(Entries from a collection)

▬▬▬▬▬▬

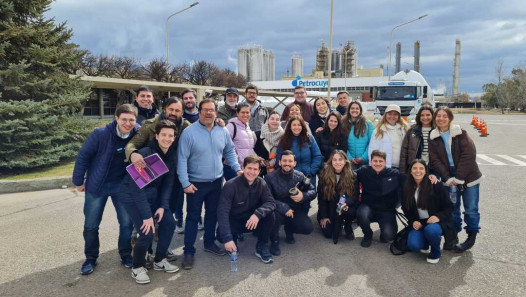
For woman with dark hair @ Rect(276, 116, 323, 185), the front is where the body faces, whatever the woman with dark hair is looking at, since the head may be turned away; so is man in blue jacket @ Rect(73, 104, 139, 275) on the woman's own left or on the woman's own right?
on the woman's own right

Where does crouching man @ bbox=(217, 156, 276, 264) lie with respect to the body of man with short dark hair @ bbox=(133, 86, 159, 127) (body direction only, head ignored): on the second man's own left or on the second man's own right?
on the second man's own left

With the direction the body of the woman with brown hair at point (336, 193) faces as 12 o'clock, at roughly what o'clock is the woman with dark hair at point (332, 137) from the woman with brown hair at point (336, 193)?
the woman with dark hair at point (332, 137) is roughly at 6 o'clock from the woman with brown hair at point (336, 193).

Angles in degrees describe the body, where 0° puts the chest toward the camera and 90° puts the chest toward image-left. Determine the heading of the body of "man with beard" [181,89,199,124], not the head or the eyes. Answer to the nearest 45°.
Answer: approximately 0°

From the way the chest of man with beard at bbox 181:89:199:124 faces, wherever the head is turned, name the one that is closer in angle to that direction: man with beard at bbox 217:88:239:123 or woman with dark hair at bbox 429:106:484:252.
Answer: the woman with dark hair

▬▬▬▬▬▬

Set out every line of the entries above as a numbered list, skipping blank lines and leaving out the pictures.

### Worked solution
1. For woman with dark hair @ Rect(276, 116, 323, 185), the front is where the body faces, whatever the woman with dark hair is looking at, since the head may be turned away; so is man in blue jacket @ Rect(73, 104, 139, 275) on the woman's own left or on the woman's own right?
2. on the woman's own right
3. Where does crouching man @ bbox=(217, 156, 276, 264) lie with respect to the body of man with short dark hair @ bbox=(133, 86, 159, 127) (body direction only, head ignored): on the second man's own left or on the second man's own right?
4. on the second man's own left
5. With the direction the body of the woman with brown hair at point (336, 193) faces as 12 o'clock, at roughly what o'clock is the woman with dark hair at point (332, 137) from the woman with brown hair at point (336, 193)?
6. the woman with dark hair at point (332, 137) is roughly at 6 o'clock from the woman with brown hair at point (336, 193).
7. Angles in degrees describe the body, where 0° puts the chest toward the camera and 90° puts the chest toward image-left. Determine the heading of the body of "man with beard" [181,89,199,124], not the head or the eyes. Answer to the nearest 45°.
8. Answer: approximately 0°
9. From the way the chest of man with beard at bbox 181:89:199:124 faces, wherever the head is turned, name the one that is closer in angle to that direction: man with beard at bbox 217:88:239:123 or woman with dark hair at bbox 429:106:484:252.
10. Answer: the woman with dark hair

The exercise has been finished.